▶ _Your objective_
Your answer should consist of the lines in the listing that hold "center".

▶ _Records provided_
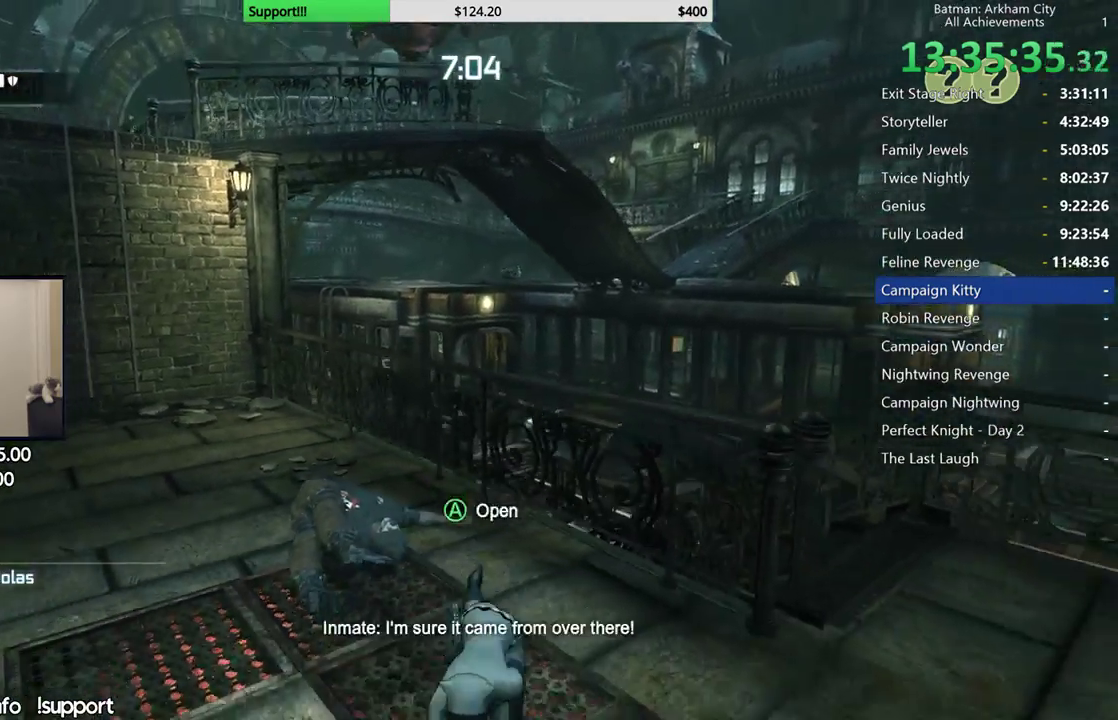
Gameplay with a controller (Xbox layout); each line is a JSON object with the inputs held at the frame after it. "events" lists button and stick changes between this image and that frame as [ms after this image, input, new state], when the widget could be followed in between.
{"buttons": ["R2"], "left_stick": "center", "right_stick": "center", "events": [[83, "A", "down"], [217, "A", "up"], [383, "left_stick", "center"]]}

--

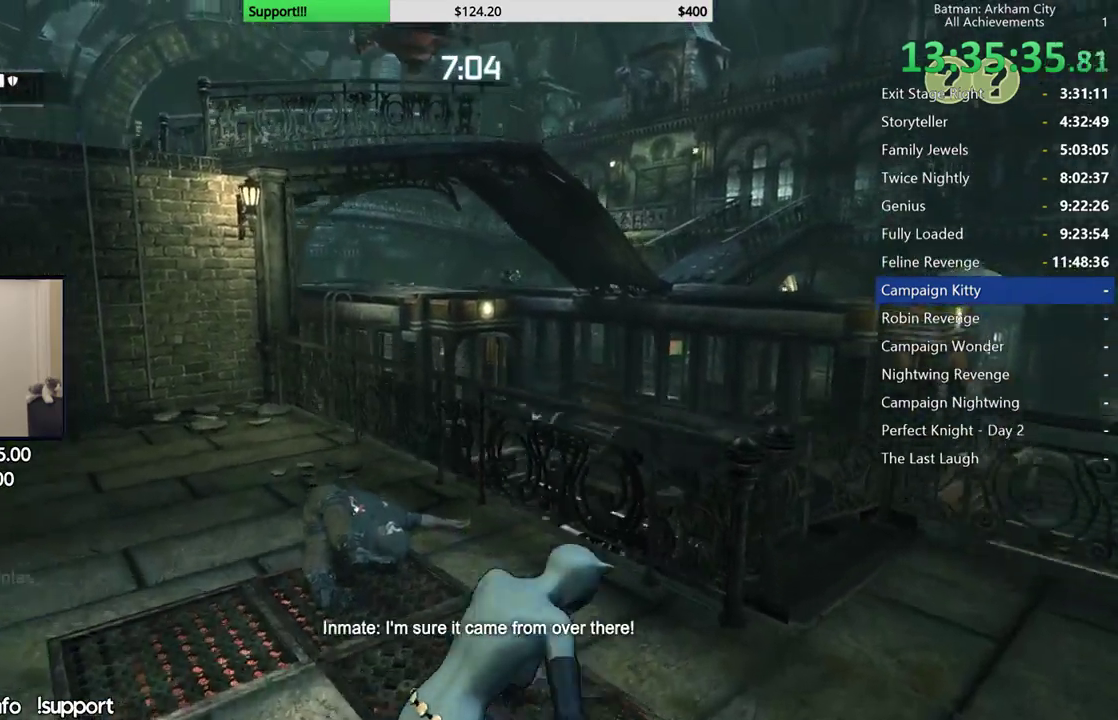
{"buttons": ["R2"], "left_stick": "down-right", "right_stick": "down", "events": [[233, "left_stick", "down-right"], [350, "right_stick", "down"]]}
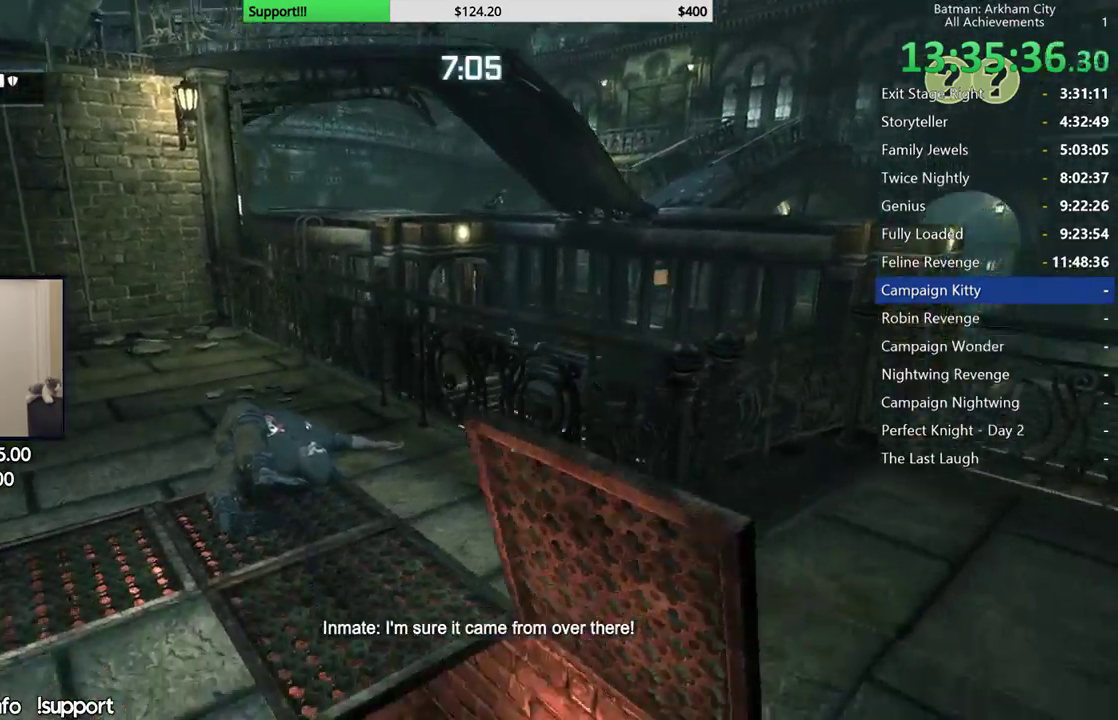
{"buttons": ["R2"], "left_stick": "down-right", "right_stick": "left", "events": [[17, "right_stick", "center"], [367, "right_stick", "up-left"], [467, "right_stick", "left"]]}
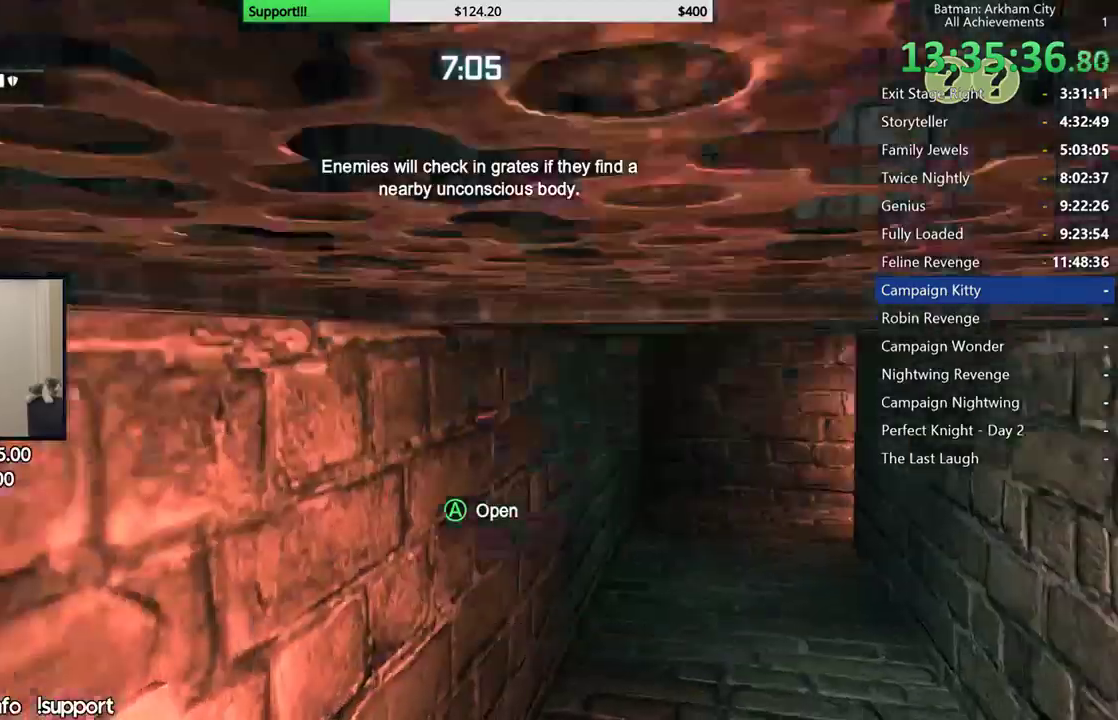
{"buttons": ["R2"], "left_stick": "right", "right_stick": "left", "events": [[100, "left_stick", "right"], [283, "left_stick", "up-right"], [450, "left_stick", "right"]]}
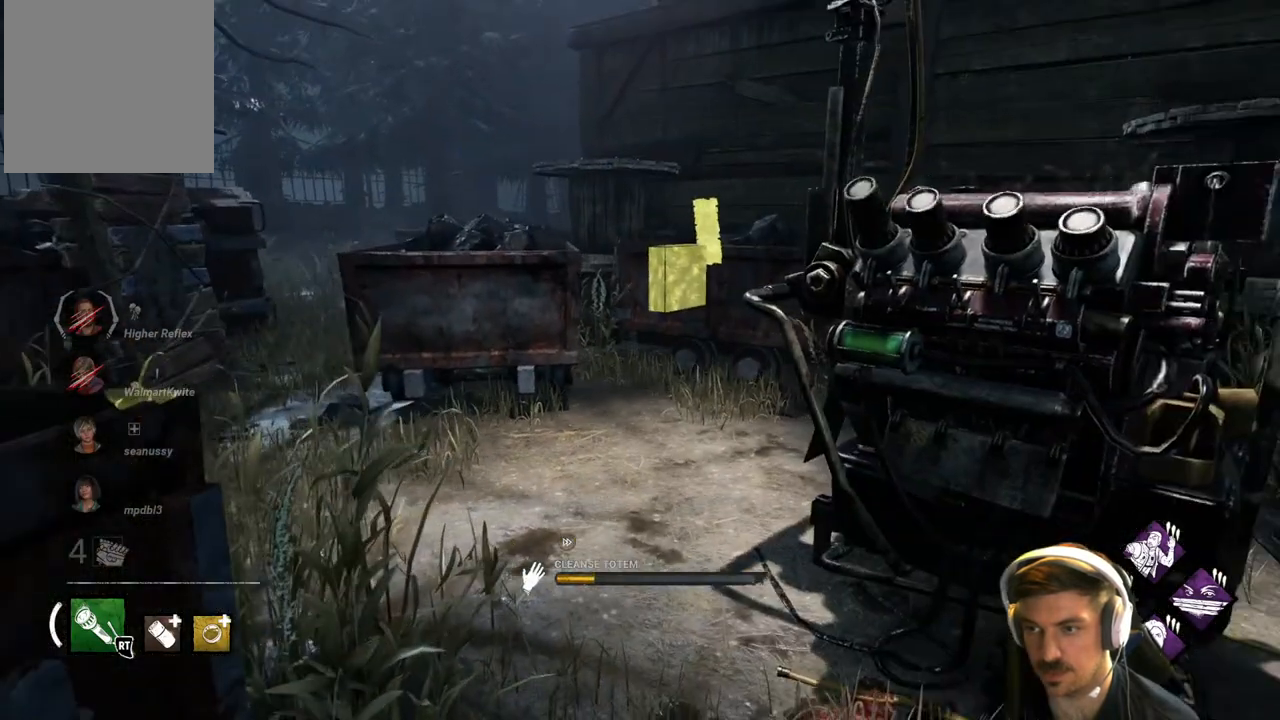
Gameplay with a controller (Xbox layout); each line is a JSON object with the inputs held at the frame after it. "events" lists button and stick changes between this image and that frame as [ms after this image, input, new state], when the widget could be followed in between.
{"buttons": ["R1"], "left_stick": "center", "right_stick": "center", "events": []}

▶ _Task answer_
{"buttons": ["R2"], "left_stick": "center", "right_stick": "center", "events": [[83, "A", "down"], [217, "A", "up"], [383, "left_stick", "center"]]}
{"buttons": ["R2"], "left_stick": "down-right", "right_stick": "left", "events": [[17, "right_stick", "center"], [367, "right_stick", "up-left"], [467, "right_stick", "left"]]}
{"buttons": ["R1"], "left_stick": "center", "right_stick": "center", "events": []}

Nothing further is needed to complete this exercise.